Rare manière de faire connaissance. Nous nous tûmes. Quand on a cinquante et plus, on a toute la latitude de vivre librement sans s’assujettir aux bienséances. Quitte à fréquenter trois personnes, à vivre par monts et par vaux, à bannir l’hypocrisie sociale - la diplomatie et le tact - à s’exprimer profondément en déployant sa pensée. 

 

-       Chez les juifs, il y a l’appartenance qui est primordiale. S’en défaire est un désaveu.
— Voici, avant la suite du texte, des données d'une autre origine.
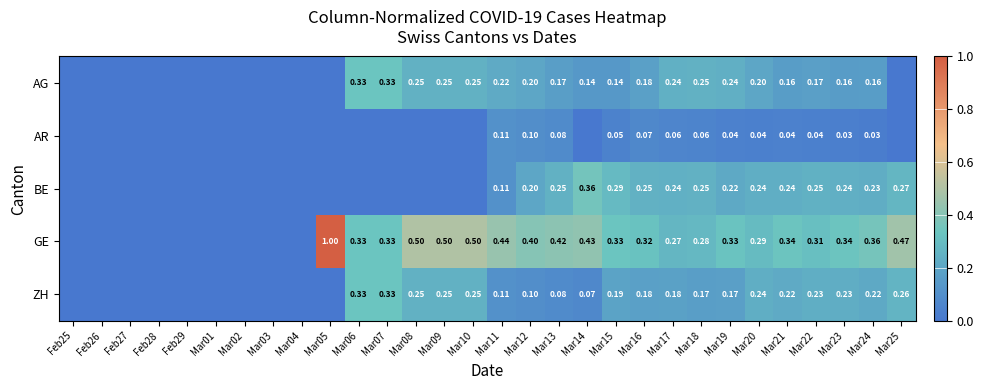

Which series has the largest total across all categories?

GE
Même athée, cela veut vous attraper. 

 

-     Nous avons tous été juifs, il y a fort longtemps. Après, soit c’est une appartenance sympathique et tendre. Soit, il y a le scalpel et la chirurgie. Surtout sous la contrainte. J’ai trouvé mon identité, personnellement. Je suis un être humain. Je vis et je mourrai. En cours de route, j’ai mis des enfants libres et fort sensibles. Une véritable architecture. Et là, je dis les choses, librement. 

 

-    Ici, je suis chez moi. J’aime. Mais je n’évolue que dans des endroits protégés.

 

-    Vous connaissez d'autres lieux, je suppose. Puisque vous êtes chez vous. 

 

-       Oui, mais je voudrais bien, revoir certaines places.

 

-   Le grand Mahmoud Darwich, exilé pendant des décennies, était retourné chez lui. En chemin, son cœur battait, ses tempes inspiraient, expiraient … En ses lieux, il eut une peine incommensurable, ce n’était plus ce qu’il y avait laissé.

 

-    Il faisait trembler la Knesset. Un immense poète-penseur. C’était la tension sûrement qui régnait là-bas.

 

-       Pas seulement. C’était la disproportion entre ses images mentales et la réalité. Même des siens propres. 

 

-       Vous ne m’encouragez pas à retourner chez moi, je crois.

 

-     Sauf si vous avez un regard neuf. Mais pour y retrouver la petite fille que vous étiez, il vaut mieux pas. 

 

-   Je vous ai dit le poids de l’appartenance, alors mon quartier de naissance et d’adolescence … 

 

-      Vous en êtes à 15 minutes. Imaginez-le. Ou allez-y en ayant bien en tête cinquante ans d’écart. A peu près ?

 

 

Elle sourit très gentiment.

 

-       A peu près, oui. Je suis en vacances chez moi.

 

-       Moi aussi, dis-je, en souriant. 

 

-       Je suis pianiste.

 

-  J’adore le piano. Je suis Scribe. Comme à l’époque de l’Égypte ancienne. 

 

-       Vous êtes incomprise, sûrement.

 

-        Non, pas tant que cela. Je persévère. Et puis, j’ai mon Cercle d’esprit et de cœur. Ceci dit, je suis passée du Cercle identitaire et familiale, un peu obligé, à celui des affinités et c’est de tout repos. Plus connivence, plaisir et peu de mots.